The data generated from the project was crafted into a manuscript and sent to each participant. The manuscript included 33 testimonios produced during the data generation phase so that the teachers could review and revise their contributions. The data was produced in Spanish and later translated by the lead author into English.

The data production processes followed participatory and collective frames where the utilised methods could capture the richness of the teachers’ experiences. Bernstein’s (Citation2000) metaphor of boundary, which he operationalised through the concepts of classification and framing, was used to analyse the data about teachers’ pedagogic rights activism. Classification and framing principles generate the symbolic categories that help people such as teachers to store, manage and make sense of education policies and practices. Shifting classification and framing principles can change the ways in which teachers enact educational policies in everyday practices. Specifically, we considered how teachers through their activism challenge neoliberal conceptions of the terms enhancement; inclusion and participation to give them a radical edge and second, how they reclassify the terms from discourses of neoliberalism and reframe them to envisage education in and for democracy. In the next section, we reconstruct the participating teachers’ activism stories around pedagogic rights in and for public education and against neoliberal models of education. We organise our discussion around Bernstein’s (Citation2000) three pedagogic rights: enhancement, inclusion, and participation.
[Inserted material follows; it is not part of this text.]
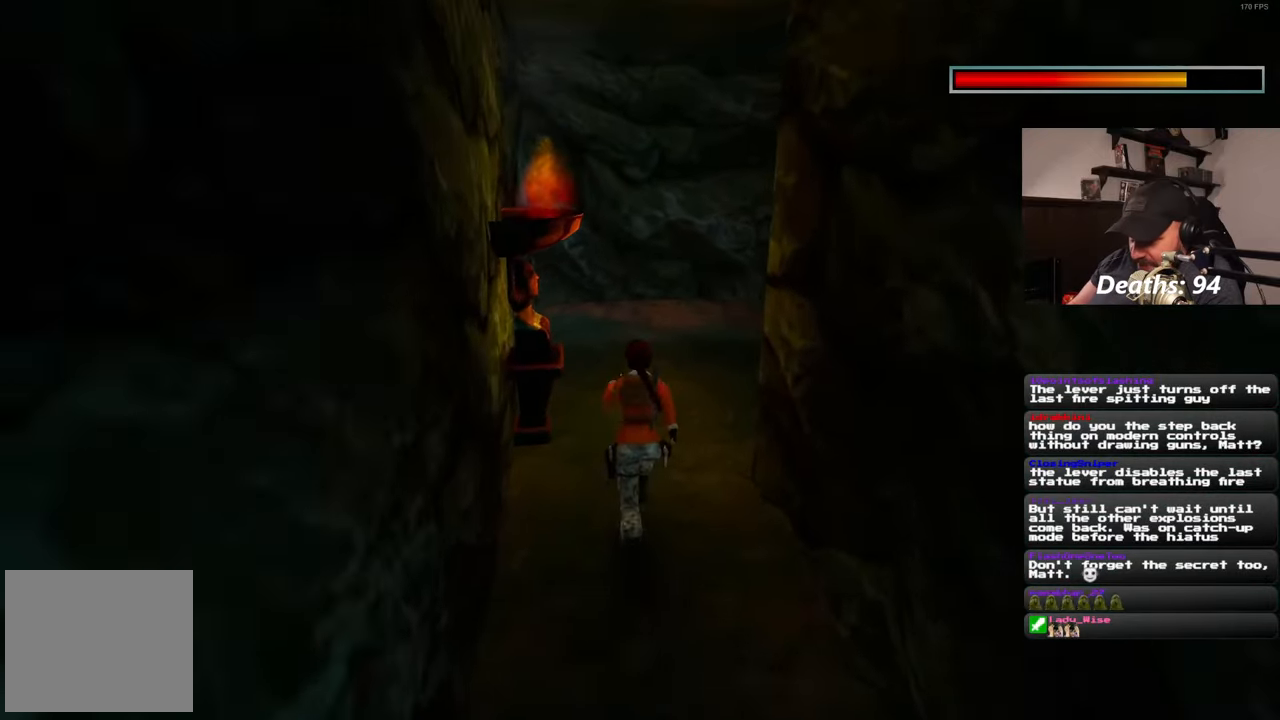
{"buttons": [], "left_stick": "up", "right_stick": "right", "events": [[283, "right_stick", "right"]]}
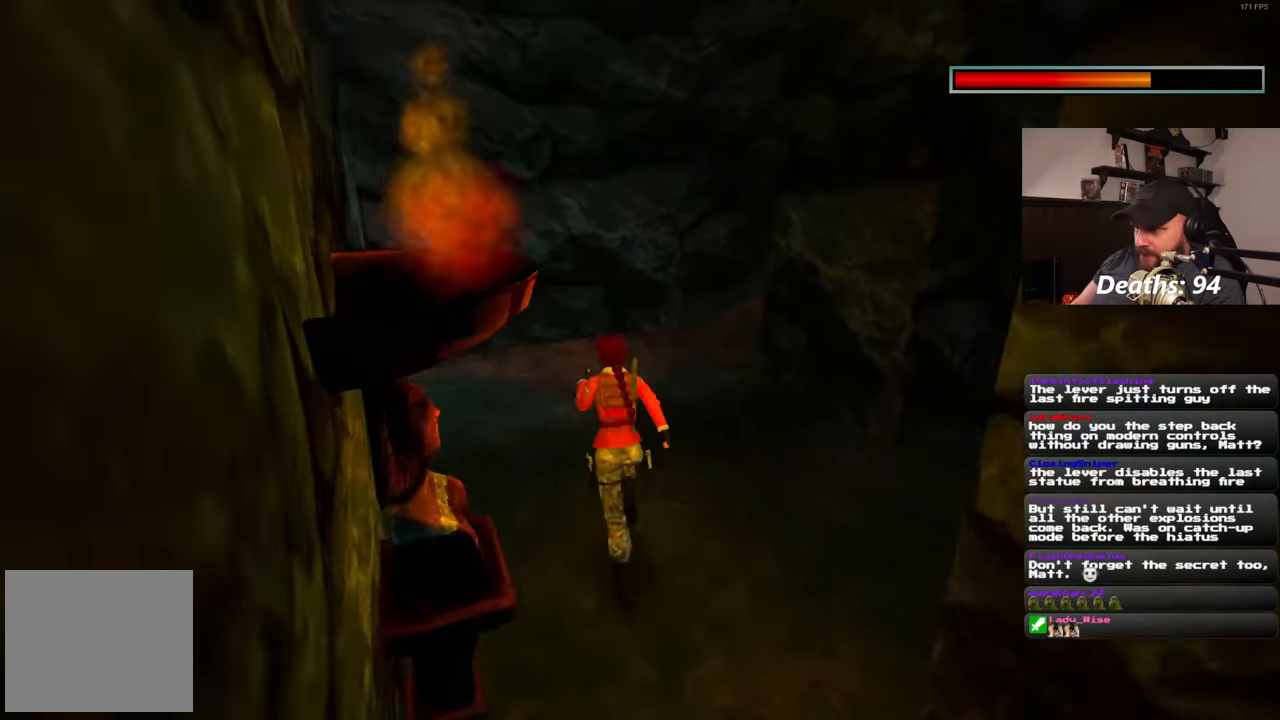
{"buttons": [], "left_stick": "up", "right_stick": "right", "events": []}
Pedagogic right one: enhancement

The first pedagogic right, enhancement, is about the right to experience ‘social, intellectual and personal’ limits, consider the past and improve potential futures (Bernstein Citation2000, 20). Enhancement here does not refer to what is vested in each individual, but rather, is understood from ‘a relational perspective where, without confidence, neither students nor teachers can act’ (Frandji and Vitale Citation2016, 15). It is about pushing against boundaries, experiencing ‘tension points, condensing the past and opening possible futures’ and exploring them and having the confidence to do so (Bernstein Citation2000, 20). From this perspective, enhancement is about recognising, questioning, and challenging the arbitrary construction of boundaries around the three message systems of schooling – curriculum; pedagogy and evaluation. Enhancement is about questioning the purposes of education and whether schooling in its current design and enactment is achieving these purposes for all students. Biesta (Citation2020, 92–94) identifies three domains of the purposes of schooling – qualification; socialisation and subjectification. Under the neoliberal education agenda, qualification is the main ‘justification for schooling’. Socialisation corresponds to the explicit or implicit representation of cultures, traditions and practices in and through schooling. Under neoliberal and neoconservative policies, there have been concerted efforts to erode the gains made in the name of social justice by feminist, Indigenous, LGBTQI+ and other groups. The last purpose of schooling, subjectification refers to ‘freedom as human beings and, more specifically, our freedom to act or to refrain from action’. According to Biesta, the promotion of this freedom in schooling is about students becoming ‘the subjects of their own lives’. This last purpose of schooling is central to democracy, that is, providing the conditions for students to think and act or refrain from action. Subjectification then equates with Ranciere’s (Citation1992, 60) democratic principle, that is, equality is a ‘universal that must be supposed, verified, and demonstrated’. Biesta (Citation2020, 93) explains further.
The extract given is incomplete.